Chanceler boliviano considera difícil encerrar crise diplomática com a Europa

Telesur

Nova York – O chanceler da Bolívia, David Choquehuanca, disse que, para o seu país, será difícil encerrar a crise diplomática com a Europa ocasionada pelo incidente com o avião do presidente Evo Morales, no início de julho, apesar do pedido de desculpas feito pelos governos da França, de Portugal, da Itália e da Espanha.

“É difícil darmos por encerrada essa agressão que sofreu nosso presidente na Europa. Aceitamos o pedido de desculpas, mas isso não basta”, disse Choquehuanca, em Nova York, onde participou ontem (5) de uma reunião dos chanceleres do Mercosul com o secretário-geral das Nações Unidas (ONU), Ban Ki-moon.

“Os países europeus deram o primeiro passo, ofereceram desculpas que nós aceitamos. Mas seria bom que os fatos fossem esclarecidos. Queremos saber por que essa atitude”, disse o chanceler.

Choquehuanca reiterou que os governos europeus violaram “não somente os direitos humanos”, mas também “a norma internacional”, pondo “em risco a vida do presidente [Evo Morales]”. Por isso, enfatizou ele, esse incidente “não pode ficar assim”.

O chanceler lembrou que o secretário-geral da Organização dos Estados Americanos (OEA), José Miguel Insulza, disse que “para fechar essa ferida, necessariamente tem que se conhecer os responsáveis e castigá-los exemplarmente para que esses atos não voltem a acontecer no futuro com mais ninguém.”

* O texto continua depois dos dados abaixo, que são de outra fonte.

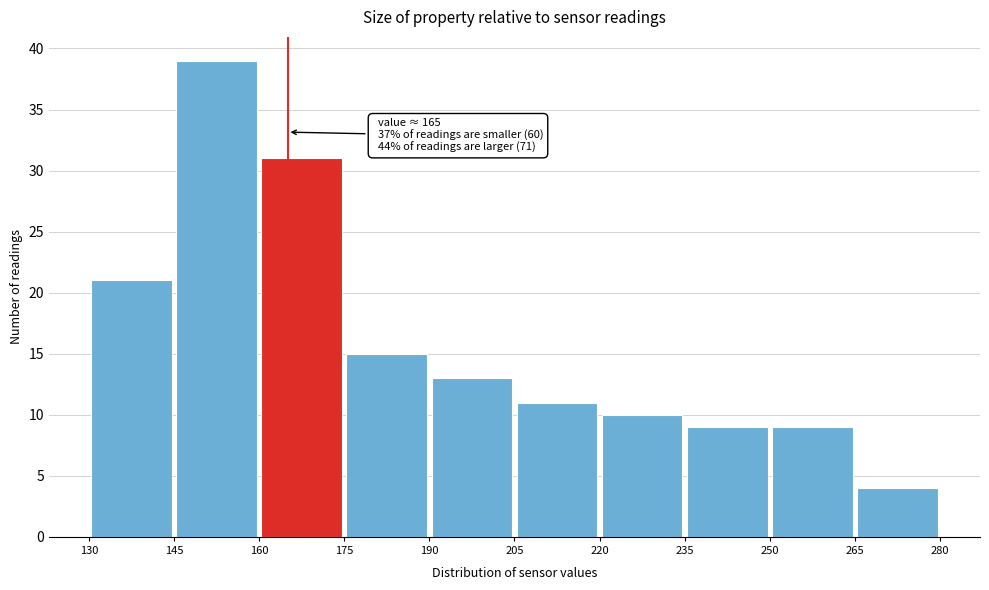

Over which range of the x-axis is the bar tallest?

145 to 160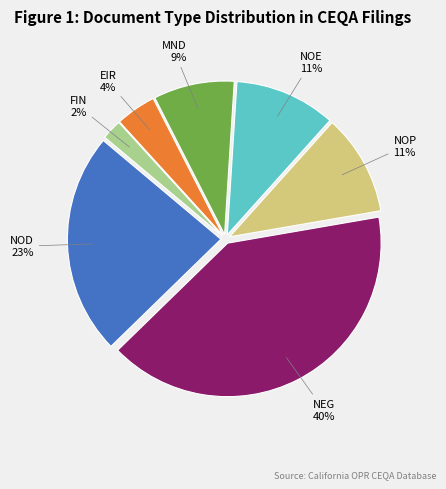

To the nearest percent, what is the combined percentage of NOP and NEG?

51%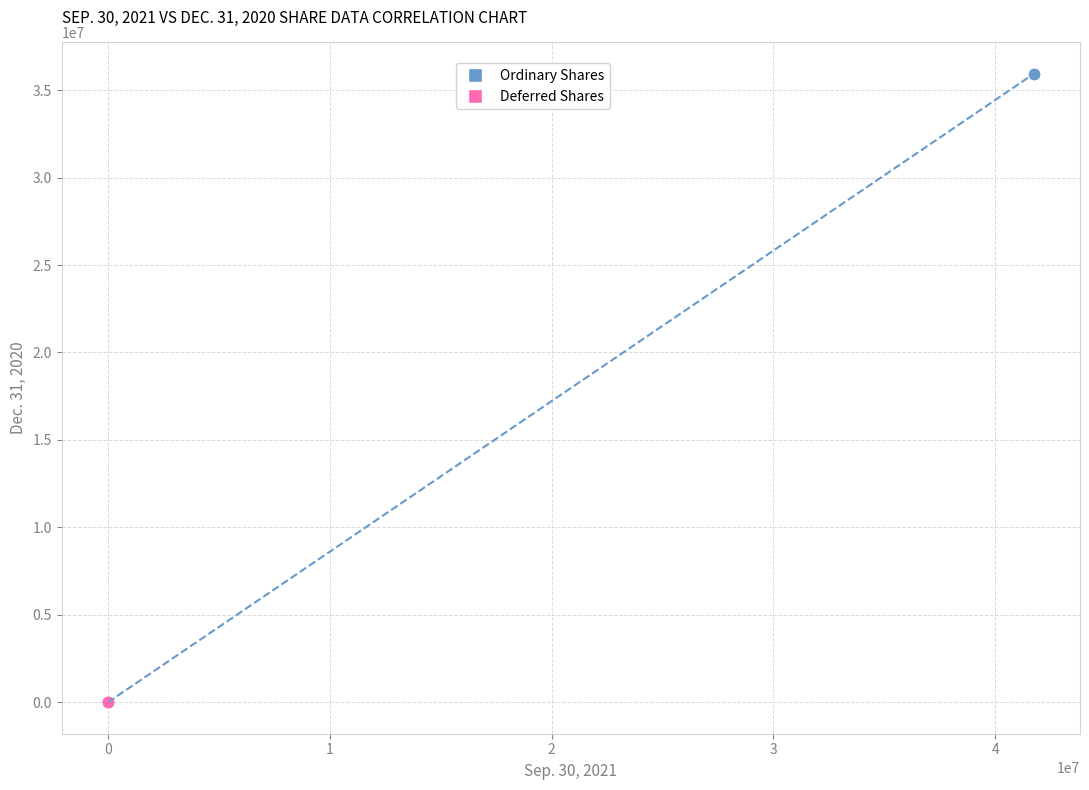

Which series has the widest spread of Y values?

Ordinary Shares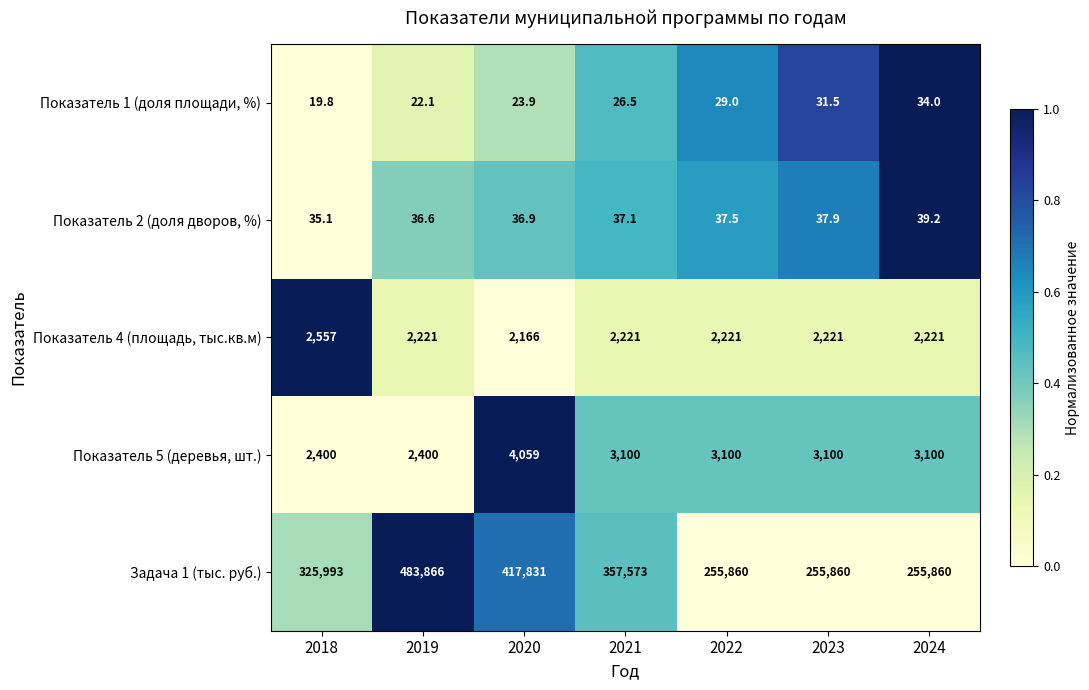

At which label is Задача 1 (тыс. руб.) closest to 369863?

2021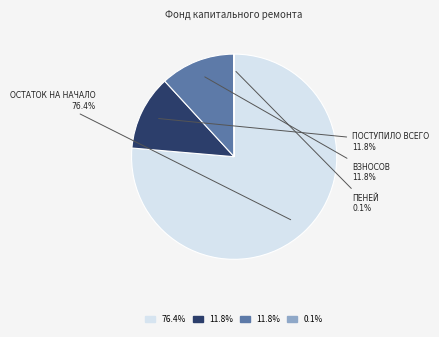

Is there a majority slice in this chart?

Yes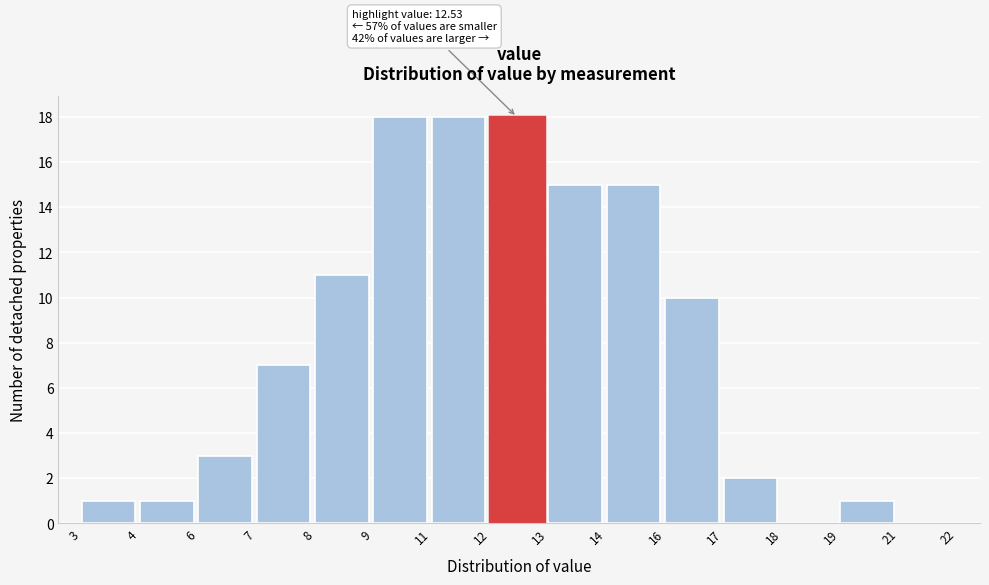

Reading left to right, extract all data points from this chart.

3=1	4=1	6=3	7=7	8=11	9=18	11=18	12=18	13=15	14=15	16=10	17=2	18=0	19=1	21=0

Choquehuanca acrescentou que diferentes órgãos internacionais qualificaram o ato como “uma agressão, um ato humilhante, ofensivo”. Ele também destacou que muitos países, especialmente os do Mercosul, expressaram sua solidariedade, chamando para consulta seus embaixadores dos quatro países europeus como sinal de protesto.

O chanceler lembrou que o incidente “está ligado à espionagem pelos Estados Unidos e ao cidadão norte-americano Edward Snowden”.

Choquehuanca refere-se à ordem dos países europeus de impedir o trânsito do avião presidencial boliviano em seus espaços aéreos no último dia 2 de julho. Morales se viu obrigado a fazer um pouso de emergência em Viena, capital austríaca, permanecendo ali por mais de 13 horas.

De acordo com o governo boliviano, a decisão da França, de Portugal, da Itália e da Espanha se deu pela suspeita de que a bordo do avião estava o ex-consultor de informática norte-americano Edward Snowden.